The protein C system is an important natural anticoagulant mechanism mediated by activated protein C (APC) that regulates the activity of factors VIIIa and Va. Besides well-defined anticoagulant properties, APC also demonstrates anti-inflammatory, anti-apoptotic and endothelial barrier-stabilizing effects that are collectively referred to as the cytoprotective effects of APC. Many of these beneficial effects are mediated through its co-receptor endothelial protein C receptor, and the protease-activated receptor 1, although exact mechanisms remain unclear and are likely pleiotropic in nature. Increased insight into the structure-function relationships of APC facilitated design of APC variants that conserve cytoprotective effects and reduce anticoagulant features, thereby attenuating the risk of severe bleeding with APC therapy.

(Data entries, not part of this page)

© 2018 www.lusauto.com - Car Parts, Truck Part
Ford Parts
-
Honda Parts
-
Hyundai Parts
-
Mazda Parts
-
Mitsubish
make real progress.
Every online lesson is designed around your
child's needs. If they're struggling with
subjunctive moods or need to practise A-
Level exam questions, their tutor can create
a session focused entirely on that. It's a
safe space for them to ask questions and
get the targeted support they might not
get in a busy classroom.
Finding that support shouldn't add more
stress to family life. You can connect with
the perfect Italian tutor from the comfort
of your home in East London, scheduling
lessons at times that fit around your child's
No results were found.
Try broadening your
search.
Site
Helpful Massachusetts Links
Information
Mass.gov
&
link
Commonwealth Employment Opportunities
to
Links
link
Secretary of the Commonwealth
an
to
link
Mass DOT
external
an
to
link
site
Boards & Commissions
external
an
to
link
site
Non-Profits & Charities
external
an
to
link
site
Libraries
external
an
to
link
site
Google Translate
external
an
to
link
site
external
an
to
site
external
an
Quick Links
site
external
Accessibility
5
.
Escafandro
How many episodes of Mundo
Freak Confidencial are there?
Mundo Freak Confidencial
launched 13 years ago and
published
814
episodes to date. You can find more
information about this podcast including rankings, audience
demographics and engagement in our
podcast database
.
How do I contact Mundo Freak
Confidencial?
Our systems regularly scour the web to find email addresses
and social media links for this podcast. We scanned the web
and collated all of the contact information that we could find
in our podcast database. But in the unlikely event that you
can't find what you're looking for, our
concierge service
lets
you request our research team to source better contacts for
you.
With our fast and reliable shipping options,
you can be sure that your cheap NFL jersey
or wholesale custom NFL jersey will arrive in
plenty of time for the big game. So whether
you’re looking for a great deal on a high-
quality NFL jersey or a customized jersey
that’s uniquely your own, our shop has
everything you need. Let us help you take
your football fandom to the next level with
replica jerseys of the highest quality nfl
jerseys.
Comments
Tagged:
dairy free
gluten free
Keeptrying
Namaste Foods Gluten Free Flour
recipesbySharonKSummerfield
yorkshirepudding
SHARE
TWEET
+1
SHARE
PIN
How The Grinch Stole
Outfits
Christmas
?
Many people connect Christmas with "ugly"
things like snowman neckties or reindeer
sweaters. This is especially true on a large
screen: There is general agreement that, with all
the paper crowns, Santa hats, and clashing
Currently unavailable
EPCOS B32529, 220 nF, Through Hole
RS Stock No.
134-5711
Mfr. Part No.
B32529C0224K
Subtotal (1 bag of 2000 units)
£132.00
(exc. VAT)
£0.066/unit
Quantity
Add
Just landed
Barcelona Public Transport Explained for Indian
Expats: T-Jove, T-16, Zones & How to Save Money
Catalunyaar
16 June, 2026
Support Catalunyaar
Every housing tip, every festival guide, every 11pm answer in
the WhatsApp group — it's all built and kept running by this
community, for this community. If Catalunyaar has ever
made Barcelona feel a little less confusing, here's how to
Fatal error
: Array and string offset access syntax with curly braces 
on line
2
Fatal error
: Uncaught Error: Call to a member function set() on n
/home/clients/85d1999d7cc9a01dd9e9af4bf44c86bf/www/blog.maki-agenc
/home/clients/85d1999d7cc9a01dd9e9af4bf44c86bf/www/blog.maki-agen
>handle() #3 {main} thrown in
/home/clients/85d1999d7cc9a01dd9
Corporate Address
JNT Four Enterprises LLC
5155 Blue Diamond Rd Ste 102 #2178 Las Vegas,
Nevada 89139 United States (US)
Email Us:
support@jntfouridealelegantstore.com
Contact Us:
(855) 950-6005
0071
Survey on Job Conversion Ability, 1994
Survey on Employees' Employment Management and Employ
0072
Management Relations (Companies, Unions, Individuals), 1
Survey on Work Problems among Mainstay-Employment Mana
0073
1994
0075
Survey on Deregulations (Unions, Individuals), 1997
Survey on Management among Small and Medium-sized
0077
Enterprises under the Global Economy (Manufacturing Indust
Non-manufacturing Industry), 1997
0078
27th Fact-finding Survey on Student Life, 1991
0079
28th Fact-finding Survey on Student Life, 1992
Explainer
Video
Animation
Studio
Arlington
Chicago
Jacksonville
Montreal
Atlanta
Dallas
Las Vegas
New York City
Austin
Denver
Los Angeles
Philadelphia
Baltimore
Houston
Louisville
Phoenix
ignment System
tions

Impairment of the protein C system plays an important role in acute lung injury/acute respiratory distress syndrome and severe sepsis. The pathophysiology of both diseases states involves uncontrolled inflammation, enhanced coagulation and compromised fibrinolysis. This leads to microvascular thrombosis and organ injury. Administration of recombinant human APC to correct the dysregulated protein C system reduced mortality in severe sepsis patients (PROWESS trial), which stimulated further research into its mechanisms of action. Several other clinical trials evaluating recombinant human APC have been completed, including studies in children and less severely ill adults with sepsis as well as a study in acute lung injury. On the whole, these studies have not supported the use of APC in these populations and challenge the field of APC research to search for additional answers.

摘要

蛋白C系统是一种重要的天然抗凝机制,由活化蛋白C(APC)介导,可调节因子VIIIa和Va的活性。除了明确的抗凝特性外,APC还具有抗炎、抗凋亡和稳定内皮屏障的作用,这些作用统称为APC的细胞保护作用。其中许多有益作用是通过其共受体内皮蛋白C受体和蛋白酶激活受体1介导的,尽管确切机制尚不清楚,且可能具有多效性。对APC结构-功能关系的深入了解有助于设计出保留细胞保护作用并降低抗凝特性的APC变体,从而降低APC治疗导致严重出血的风险。蛋白C系统受损在急性肺损伤/急性呼吸窘迫综合征和严重脓毒症中起重要作用。这两种疾病状态的病理生理学都涉及不受控制的炎症、凝血增强和纤溶受损。这会导致微血管血栓形成和器官损伤。给予重组人APC以纠正失调的蛋白C系统可降低严重脓毒症患者的死亡率(PROWESS试验),这激发了对其作用机制的进一步研究。其他几项评估重组人APC的临床试验已经完成,包括针对儿童和病情较轻的脓毒症成年患者的研究以及一项急性肺损伤研究。总体而言,这些研究并不支持在这些人群中使用APC,并促使APC研究领域寻找更多答案。